Material for this exercise.

== Segment start ==

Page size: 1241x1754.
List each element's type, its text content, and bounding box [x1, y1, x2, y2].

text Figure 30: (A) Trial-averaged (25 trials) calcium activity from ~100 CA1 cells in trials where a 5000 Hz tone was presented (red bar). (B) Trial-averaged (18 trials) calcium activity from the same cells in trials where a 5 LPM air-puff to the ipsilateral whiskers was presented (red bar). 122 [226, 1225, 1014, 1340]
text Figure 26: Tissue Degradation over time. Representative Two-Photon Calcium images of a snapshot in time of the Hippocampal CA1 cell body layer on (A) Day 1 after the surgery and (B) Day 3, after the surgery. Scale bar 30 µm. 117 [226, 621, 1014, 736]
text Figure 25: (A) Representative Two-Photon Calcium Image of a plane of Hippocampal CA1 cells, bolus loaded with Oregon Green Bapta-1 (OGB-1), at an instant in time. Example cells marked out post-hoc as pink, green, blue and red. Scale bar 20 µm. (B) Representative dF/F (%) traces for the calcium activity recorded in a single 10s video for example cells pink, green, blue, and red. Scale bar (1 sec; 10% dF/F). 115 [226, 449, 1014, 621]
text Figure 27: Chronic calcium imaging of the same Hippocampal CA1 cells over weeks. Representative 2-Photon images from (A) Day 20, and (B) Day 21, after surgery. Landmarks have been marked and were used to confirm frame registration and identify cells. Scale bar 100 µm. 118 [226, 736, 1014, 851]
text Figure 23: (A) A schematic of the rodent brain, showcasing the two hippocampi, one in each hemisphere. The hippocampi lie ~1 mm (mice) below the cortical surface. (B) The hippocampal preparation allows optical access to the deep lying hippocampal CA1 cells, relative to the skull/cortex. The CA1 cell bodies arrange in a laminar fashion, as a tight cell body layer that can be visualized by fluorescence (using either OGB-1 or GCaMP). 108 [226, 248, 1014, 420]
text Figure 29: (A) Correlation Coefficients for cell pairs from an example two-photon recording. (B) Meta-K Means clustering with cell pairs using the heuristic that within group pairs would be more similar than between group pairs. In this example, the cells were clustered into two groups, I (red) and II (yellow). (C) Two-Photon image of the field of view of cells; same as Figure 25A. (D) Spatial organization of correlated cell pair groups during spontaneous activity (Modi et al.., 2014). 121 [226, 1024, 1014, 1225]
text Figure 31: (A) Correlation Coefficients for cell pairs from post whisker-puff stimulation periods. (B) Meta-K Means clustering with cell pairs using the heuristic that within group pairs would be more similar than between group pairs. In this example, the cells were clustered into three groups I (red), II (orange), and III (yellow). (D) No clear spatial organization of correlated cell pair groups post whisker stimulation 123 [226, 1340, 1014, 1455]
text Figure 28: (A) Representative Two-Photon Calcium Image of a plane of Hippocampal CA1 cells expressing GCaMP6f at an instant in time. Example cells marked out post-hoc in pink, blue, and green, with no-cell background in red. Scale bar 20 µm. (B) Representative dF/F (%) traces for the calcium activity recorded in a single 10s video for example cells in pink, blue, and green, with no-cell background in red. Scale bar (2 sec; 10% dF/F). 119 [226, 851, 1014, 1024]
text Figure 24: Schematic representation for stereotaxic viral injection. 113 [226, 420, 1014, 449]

== Segment end ==

Your instructions. Search the data for the string "would". List each line that has it.

Expected answer.
text Figure 29: (A) Correlation Coefficients for cell pairs from an example two-photon recording. (B) Meta-K Means clustering with cell pairs using the heuristic that within group pairs would be more similar than between group pairs. In this example, the cells were clustered into two groups, I (red) and II (yellow). (C) Two-Photon image of the field of view of cells; same as Figure 25A. (D) Spatial organization of correlated cell pair groups during spontaneous activity (Modi et al.., 2014). 121 [226, 1024, 1014, 1225]
text Figure 31: (A) Correlation Coefficients for cell pairs from post whisker-puff stimulation periods. (B) Meta-K Means clustering with cell pairs using the heuristic that within group pairs would be more similar than between group pairs. In this example, the cells were clustered into three groups I (red), II (orange), and III (yellow). (D) No clear spatial organization of correlated cell pair groups post whisker stimulation 123 [226, 1340, 1014, 1455]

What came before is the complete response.